(Beginning of Source data)

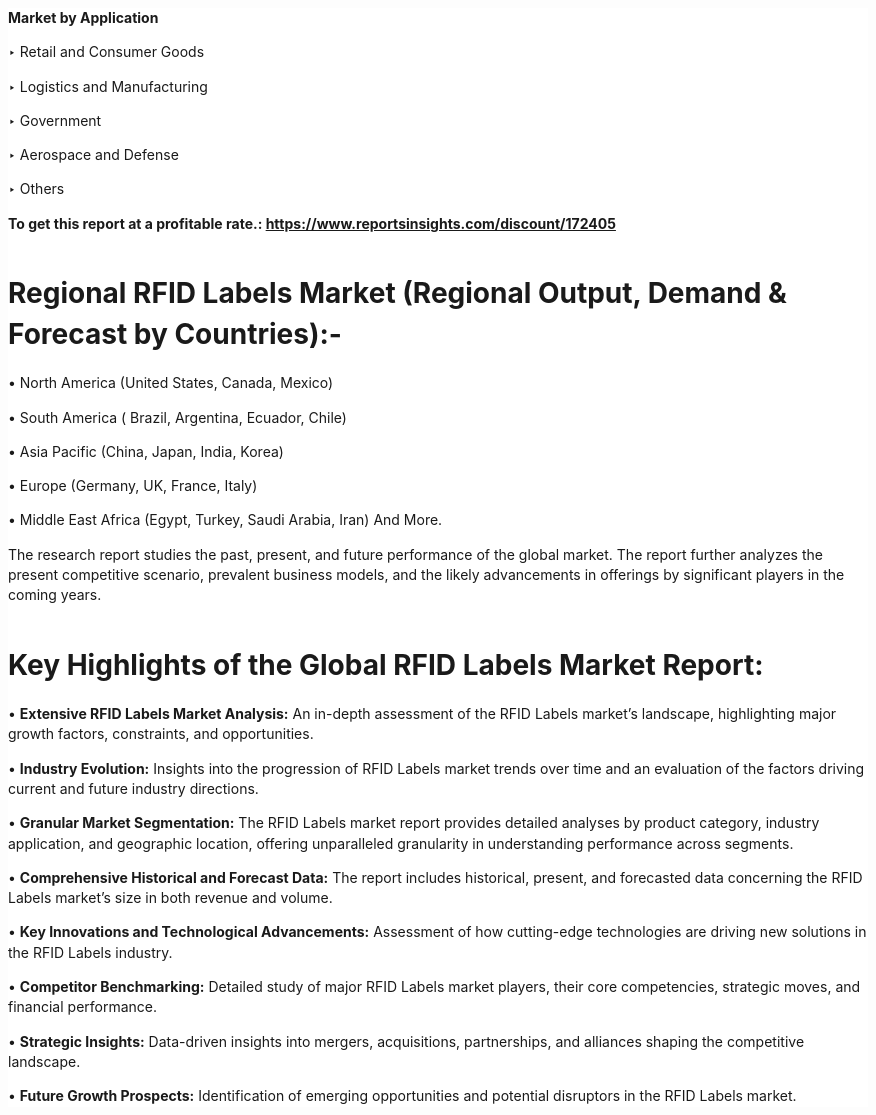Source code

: <strong>Market by Application</strong>

‣ Retail and Consumer Goods

‣ Logistics and Manufacturing

‣ Government

‣ Aerospace and Defense

‣ Others

<strong>To get this report at a profitable rate.: <a href=https://www.reportsinsights.com/discount/172405>https://www.reportsinsights.com/discount/172405</a></strong></font>

# <strong>Regional RFID Labels Market (Regional Output, Demand &amp; Forecast by Countries):-</strong>

• North America (United States, Canada, Mexico)

• South America ( Brazil, Argentina, Ecuador, Chile)

• Asia Pacific (China, Japan, India, Korea)

• Europe (Germany, UK, France, Italy)

• Middle East Africa (Egypt, Turkey, Saudi Arabia, Iran) And More.

The research report studies the past, present, and future performance of the global market. The report further analyzes the present competitive scenario, prevalent business models, and the likely advancements in offerings by significant players in the coming years.

# <strong>Key Highlights of the Global RFID Labels Market Report:</strong>

• <strong>Extensive RFID Labels Market Analysis:</strong> An in-depth assessment of the RFID Labels market’s landscape, highlighting major growth factors, constraints, and opportunities.

• <strong>Industry Evolution:</strong> Insights into the progression of RFID Labels market trends over time and an evaluation of the factors driving current and future industry directions.

• <strong>Granular Market Segmentation:</strong> The RFID Labels market report provides detailed analyses by product category, industry application, and geographic location, offering unparalleled granularity in understanding performance across segments.

• <strong>Comprehensive Historical and Forecast Data:</strong> The report includes historical, present, and forecasted data concerning the RFID Labels market’s size in both revenue and volume.

• <strong>Key Innovations and Technological Advancements:</strong> Assessment of how cutting-edge technologies are driving new solutions in the RFID Labels industry.

• <strong>Competitor Benchmarking:</strong> Detailed study of major RFID Labels market players, their core competencies, strategic moves, and financial performance.

• <strong>Strategic Insights:</strong> Data-driven insights into mergers, acquisitions, partnerships, and alliances shaping the competitive landscape.

• <strong>Future Growth Prospects:</strong> Identification of emerging opportunities and potential disruptors in the RFID Labels market.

(End of Source data)

Arrange the rows above as a JSON list of strings, with one string for each line and no blank lines. Leave the pictures out of the answer.

[
  "Source code",
  ": <strong>Market by Application</strong>",
  "‣ Retail and Consumer Goods",
  "‣ Logistics and Manufacturing",
  "‣ Government",
  "‣ Aerospace and Defense",
  "‣ Others",
  "<strong>To get this report at a profitable rate.: <a href=https://www.reportsinsights.com/discount/172405>https://www.reportsinsights.com/discount/172405</a></strong></font>",
  "# <strong>Regional RFID Labels Market (Regional Output, Demand &amp; Forecast by Countries):-</strong>",
  "• North America (United States, Canada, Mexico)",
  "• South America ( Brazil, Argentina, Ecuador, Chile)",
  "• Asia Pacific (China, Japan, India, Korea)",
  "• Europe (Germany, UK, France, Italy)",
  "• Middle East Africa (Egypt, Turkey, Saudi Arabia, Iran) And More.",
  "The research report studies the past, present, and future performance of the global market. The report further analyzes the present competitive scenario, prevalent business models, and the likely advancements in offerings by significant players in the coming years.",
  "# <strong>Key Highlights of the Global RFID Labels Market Report:</strong>",
  "• <strong>Extensive RFID Labels Market Analysis:</strong> An in-depth assessment of the RFID Labels market’s landscape, highlighting major growth factors, constraints, and opportunities.",
  "• <strong>Industry Evolution:</strong> Insights into the progression of RFID Labels market trends over time and an evaluation of the factors driving current and future industry directions.",
  "• <strong>Granular Market Segmentation:</strong> The RFID Labels market report provides detailed analyses by product category, industry application, and geographic location, offering unparalleled granularity in understanding performance across segments.",
  "• <strong>Comprehensive Historical and Forecast Data:</strong> The report includes historical, present, and forecasted data concerning the RFID Labels market’s size in both revenue and volume.",
  "• <strong>Key Innovations and Technological Advancements:</strong> Assessment of how cutting-edge technologies are driving new solutions in the RFID Labels industry.",
  "• <strong>Competitor Benchmarking:</strong> Detailed study of major RFID Labels market players, their core competencies, strategic moves, and financial performance.",
  "• <strong>Strategic Insights:</strong> Data-driven insights into mergers, acquisitions, partnerships, and alliances shaping the competitive landscape.",
  "• <strong>Future Growth Prospects:</strong> Identification of emerging opportunities and potential disruptors in the RFID Labels market."
]